PASSAGE FOR REVIEW:
Pham went to Liberia in 2005 to serve as member of the USAID-funded International Republican Institute (IRI) delegation monitoring the national elections in that country. In 2006 and 2007, Pham served in the IRI pre-election assessment and observation delegations in Nigeria, respectively. He served on an IRI election observation delegation in Somaliland in 2010.

While on sabbatical from James Madison University from 2009 to 2011, Pham served as senior vice president of the National Committee on American Foreign Policy, and editor of its bimonthly journal, American Foreign Policy Interests, and has been a member of the Senior Advisory Group of the United States Africa Command from its creation until 2013. Since 2011, Pham has been director of the Africa Center at the Atlantic Council think tank in Washington, D.C. and, since 2016, also served as vice president for research and regional initiatives.

In April 2015, the Regents of the Smithsonian Institution elected Pham to the National Advisory Board of the National Museum of African Art, of which he is currently co-vice chair. Pham is the incumbent vice president of the Association for the Study of the Middle East and Africa, an American learned society dedicated to research and teaching in Middle East and African Studies, and was editor-in-chief of its quarterly Journal of the Middle East and Africa. He is also a frequent guest lecturer on African affairs at the Foreign Service Institute, the U.S. Army War College, the Joint Special Operations University, and other U.S. Government professional educational institutions, and appears as a commentator on broadcast and print media outlets.

WHAT IS NEEDED:
According to the biographical passage on Pham, what position has he held at the Atlantic Council since 2011?

SUPPLIED DATA:
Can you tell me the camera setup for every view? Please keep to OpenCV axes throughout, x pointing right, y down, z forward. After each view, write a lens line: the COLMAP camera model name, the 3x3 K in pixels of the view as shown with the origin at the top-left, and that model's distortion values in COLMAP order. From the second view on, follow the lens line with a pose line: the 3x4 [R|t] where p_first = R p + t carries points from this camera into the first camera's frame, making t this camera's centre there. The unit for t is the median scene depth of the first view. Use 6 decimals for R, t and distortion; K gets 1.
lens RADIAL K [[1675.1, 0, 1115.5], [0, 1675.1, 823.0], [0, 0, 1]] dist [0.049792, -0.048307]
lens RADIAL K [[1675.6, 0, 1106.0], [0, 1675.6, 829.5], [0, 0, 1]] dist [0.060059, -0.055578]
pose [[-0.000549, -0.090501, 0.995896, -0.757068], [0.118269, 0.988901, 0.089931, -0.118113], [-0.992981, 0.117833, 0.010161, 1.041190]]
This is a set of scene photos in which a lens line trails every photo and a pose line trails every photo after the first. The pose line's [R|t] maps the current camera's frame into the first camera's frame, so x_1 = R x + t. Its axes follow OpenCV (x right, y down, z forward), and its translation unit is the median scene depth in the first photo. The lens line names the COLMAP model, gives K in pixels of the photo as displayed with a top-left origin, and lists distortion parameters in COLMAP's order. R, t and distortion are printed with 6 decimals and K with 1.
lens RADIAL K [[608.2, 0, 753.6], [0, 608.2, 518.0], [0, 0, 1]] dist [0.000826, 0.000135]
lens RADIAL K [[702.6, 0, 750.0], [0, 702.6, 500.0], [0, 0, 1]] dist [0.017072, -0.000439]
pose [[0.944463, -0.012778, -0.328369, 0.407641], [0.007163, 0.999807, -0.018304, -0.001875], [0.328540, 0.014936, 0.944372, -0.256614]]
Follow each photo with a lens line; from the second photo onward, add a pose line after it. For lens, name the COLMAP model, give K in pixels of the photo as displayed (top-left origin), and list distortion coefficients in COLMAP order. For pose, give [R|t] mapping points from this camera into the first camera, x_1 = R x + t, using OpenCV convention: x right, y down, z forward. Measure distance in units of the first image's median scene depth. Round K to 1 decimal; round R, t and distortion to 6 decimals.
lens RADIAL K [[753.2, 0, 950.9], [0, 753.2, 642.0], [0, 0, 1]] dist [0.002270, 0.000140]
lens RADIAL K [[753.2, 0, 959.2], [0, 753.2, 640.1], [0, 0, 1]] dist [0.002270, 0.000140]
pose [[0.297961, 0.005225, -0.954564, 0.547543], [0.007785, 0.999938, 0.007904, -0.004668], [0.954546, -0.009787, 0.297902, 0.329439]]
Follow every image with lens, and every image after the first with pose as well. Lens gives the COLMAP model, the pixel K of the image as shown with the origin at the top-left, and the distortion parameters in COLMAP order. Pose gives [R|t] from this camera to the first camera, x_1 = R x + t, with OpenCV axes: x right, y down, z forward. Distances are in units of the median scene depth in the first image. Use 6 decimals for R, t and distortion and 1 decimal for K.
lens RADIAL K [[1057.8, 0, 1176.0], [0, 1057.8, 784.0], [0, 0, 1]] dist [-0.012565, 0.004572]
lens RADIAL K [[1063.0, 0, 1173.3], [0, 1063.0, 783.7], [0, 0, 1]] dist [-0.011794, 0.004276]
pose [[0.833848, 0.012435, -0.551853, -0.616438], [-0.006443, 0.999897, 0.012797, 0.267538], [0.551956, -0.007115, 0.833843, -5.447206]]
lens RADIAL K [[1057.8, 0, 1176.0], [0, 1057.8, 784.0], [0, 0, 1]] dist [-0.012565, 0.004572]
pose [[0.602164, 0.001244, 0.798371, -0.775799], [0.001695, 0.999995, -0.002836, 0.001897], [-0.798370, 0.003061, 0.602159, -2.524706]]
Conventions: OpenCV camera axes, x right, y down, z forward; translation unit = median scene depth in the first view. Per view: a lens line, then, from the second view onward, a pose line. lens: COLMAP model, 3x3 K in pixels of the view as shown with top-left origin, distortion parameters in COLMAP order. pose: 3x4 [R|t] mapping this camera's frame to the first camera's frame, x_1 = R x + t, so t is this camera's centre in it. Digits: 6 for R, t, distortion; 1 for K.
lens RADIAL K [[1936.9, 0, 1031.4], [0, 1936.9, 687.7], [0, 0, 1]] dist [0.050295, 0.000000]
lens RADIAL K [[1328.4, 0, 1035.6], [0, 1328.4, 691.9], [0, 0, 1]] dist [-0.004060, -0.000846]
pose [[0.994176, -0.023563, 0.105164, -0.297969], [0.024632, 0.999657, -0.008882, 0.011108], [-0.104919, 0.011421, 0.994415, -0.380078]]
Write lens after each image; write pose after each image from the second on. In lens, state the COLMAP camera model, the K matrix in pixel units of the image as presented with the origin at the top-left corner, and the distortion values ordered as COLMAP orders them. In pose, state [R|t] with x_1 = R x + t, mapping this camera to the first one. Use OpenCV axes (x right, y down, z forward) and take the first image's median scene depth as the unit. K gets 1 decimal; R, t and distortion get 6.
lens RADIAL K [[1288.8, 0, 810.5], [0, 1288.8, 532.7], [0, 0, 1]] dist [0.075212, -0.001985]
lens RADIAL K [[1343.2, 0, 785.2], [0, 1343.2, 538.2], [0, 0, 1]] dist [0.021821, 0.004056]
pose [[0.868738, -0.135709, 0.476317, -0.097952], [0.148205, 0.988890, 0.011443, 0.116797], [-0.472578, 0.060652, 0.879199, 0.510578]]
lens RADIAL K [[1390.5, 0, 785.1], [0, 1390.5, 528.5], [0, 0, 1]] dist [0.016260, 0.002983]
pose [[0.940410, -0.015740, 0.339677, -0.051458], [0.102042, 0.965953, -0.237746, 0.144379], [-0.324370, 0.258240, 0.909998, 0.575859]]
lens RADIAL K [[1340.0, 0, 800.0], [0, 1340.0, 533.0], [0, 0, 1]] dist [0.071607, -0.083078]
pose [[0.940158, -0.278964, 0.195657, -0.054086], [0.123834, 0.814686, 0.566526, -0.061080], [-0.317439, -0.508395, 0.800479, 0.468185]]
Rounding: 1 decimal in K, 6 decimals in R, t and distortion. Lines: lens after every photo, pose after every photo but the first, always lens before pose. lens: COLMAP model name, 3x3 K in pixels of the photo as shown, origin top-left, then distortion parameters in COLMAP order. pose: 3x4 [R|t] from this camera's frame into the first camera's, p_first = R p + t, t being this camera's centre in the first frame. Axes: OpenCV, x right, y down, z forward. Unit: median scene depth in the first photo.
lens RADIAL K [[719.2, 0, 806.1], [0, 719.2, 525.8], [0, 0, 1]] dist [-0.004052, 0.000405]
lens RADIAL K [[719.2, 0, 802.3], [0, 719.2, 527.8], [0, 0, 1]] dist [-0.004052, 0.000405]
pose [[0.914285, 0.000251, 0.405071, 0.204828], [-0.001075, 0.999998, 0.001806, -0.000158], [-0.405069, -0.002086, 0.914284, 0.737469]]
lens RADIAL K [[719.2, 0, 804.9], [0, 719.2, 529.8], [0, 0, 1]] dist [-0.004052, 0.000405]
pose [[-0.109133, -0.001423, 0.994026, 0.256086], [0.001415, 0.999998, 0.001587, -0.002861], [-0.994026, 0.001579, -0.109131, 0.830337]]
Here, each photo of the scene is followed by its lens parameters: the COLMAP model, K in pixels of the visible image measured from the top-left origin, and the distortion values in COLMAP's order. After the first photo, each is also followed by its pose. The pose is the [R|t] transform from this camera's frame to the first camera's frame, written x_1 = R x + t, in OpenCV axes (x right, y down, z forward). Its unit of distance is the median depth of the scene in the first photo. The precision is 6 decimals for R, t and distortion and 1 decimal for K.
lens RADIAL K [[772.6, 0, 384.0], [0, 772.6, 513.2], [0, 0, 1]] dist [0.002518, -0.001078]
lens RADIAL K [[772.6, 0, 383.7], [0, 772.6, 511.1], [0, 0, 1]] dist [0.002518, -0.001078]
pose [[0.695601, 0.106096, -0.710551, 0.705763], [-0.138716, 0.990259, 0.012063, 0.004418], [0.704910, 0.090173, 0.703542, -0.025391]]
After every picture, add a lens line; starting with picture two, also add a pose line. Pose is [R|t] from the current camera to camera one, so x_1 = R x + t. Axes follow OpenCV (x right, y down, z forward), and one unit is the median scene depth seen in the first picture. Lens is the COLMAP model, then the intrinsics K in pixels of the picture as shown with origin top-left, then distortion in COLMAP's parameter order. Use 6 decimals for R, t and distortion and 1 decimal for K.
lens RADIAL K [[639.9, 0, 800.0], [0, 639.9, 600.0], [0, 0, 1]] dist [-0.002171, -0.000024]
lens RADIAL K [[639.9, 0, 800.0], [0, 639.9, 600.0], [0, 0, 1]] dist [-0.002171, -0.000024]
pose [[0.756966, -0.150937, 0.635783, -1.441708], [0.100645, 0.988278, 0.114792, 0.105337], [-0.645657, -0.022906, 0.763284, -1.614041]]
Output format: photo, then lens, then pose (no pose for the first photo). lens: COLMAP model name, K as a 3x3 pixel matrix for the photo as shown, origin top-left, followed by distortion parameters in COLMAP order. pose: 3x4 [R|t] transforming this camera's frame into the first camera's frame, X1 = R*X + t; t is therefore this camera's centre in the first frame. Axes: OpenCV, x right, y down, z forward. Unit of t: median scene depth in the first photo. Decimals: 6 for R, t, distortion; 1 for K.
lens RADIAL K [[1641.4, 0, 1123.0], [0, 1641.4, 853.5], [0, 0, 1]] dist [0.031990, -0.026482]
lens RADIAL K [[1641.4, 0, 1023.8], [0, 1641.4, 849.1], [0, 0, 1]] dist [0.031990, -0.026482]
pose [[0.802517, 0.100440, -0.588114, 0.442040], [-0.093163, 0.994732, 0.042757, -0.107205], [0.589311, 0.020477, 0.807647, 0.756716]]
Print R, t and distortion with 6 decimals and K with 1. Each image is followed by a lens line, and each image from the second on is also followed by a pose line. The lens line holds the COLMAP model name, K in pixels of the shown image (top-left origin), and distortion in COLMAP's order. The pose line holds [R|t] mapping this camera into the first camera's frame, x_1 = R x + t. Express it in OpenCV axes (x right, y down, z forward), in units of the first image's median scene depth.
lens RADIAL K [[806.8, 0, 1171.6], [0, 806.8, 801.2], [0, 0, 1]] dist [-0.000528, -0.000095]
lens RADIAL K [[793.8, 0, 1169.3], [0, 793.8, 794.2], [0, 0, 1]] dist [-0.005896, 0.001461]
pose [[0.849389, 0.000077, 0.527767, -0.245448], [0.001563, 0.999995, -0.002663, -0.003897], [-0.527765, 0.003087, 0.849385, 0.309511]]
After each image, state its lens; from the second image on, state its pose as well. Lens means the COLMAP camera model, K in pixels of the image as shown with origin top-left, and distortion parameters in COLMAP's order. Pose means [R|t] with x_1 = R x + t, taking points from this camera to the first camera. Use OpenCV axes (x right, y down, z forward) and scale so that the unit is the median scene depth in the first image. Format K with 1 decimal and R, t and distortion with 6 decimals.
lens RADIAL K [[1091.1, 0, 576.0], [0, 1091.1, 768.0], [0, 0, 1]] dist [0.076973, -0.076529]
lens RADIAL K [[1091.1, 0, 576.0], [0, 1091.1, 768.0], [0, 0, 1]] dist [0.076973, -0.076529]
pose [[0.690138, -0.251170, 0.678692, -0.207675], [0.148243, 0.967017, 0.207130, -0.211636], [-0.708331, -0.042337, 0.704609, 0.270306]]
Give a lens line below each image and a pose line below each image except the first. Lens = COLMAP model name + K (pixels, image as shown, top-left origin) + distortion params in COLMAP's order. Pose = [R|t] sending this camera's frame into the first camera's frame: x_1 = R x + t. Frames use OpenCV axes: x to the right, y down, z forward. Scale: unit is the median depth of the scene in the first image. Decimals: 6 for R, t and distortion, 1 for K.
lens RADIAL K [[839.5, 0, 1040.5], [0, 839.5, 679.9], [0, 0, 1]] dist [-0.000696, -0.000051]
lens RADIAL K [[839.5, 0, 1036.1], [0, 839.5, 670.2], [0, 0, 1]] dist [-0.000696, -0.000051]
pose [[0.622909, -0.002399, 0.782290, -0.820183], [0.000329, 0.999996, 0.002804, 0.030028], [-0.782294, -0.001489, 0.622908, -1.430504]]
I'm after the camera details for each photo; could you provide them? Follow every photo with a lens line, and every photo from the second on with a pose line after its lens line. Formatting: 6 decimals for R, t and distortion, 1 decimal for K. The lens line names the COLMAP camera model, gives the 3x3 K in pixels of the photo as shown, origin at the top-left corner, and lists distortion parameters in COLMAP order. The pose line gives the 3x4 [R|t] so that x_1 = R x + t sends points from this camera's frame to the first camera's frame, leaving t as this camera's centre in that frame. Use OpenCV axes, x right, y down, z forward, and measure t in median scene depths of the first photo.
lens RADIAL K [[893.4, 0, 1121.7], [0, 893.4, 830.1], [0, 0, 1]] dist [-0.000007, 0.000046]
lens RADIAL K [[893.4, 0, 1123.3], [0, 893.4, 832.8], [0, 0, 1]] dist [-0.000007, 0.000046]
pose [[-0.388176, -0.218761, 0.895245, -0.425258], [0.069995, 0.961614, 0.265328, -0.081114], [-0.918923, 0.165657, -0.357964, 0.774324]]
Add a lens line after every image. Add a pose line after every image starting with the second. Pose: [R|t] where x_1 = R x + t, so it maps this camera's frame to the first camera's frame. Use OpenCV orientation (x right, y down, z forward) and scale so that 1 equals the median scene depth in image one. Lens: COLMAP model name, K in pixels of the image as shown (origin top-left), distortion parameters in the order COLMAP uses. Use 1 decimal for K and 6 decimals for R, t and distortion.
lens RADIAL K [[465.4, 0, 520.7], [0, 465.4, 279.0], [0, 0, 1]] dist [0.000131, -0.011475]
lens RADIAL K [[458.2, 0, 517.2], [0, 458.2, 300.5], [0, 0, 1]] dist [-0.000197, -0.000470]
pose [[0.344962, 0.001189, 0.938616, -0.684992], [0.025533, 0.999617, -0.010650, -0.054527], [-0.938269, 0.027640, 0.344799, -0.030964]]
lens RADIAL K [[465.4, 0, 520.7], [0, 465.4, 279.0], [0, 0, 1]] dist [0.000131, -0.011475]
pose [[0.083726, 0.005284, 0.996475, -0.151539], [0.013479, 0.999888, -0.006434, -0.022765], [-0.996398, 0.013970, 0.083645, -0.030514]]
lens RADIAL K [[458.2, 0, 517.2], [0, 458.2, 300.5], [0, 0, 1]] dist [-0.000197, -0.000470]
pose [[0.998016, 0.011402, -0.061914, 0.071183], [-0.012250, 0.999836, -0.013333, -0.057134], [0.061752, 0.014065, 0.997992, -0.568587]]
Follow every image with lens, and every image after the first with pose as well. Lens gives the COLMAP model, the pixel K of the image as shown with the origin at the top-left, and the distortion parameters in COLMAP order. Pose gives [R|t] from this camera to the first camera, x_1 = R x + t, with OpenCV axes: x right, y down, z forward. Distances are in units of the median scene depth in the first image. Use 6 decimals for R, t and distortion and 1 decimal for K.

FINAL ANSWER:
Director of the Africa Center at the Atlantic Council.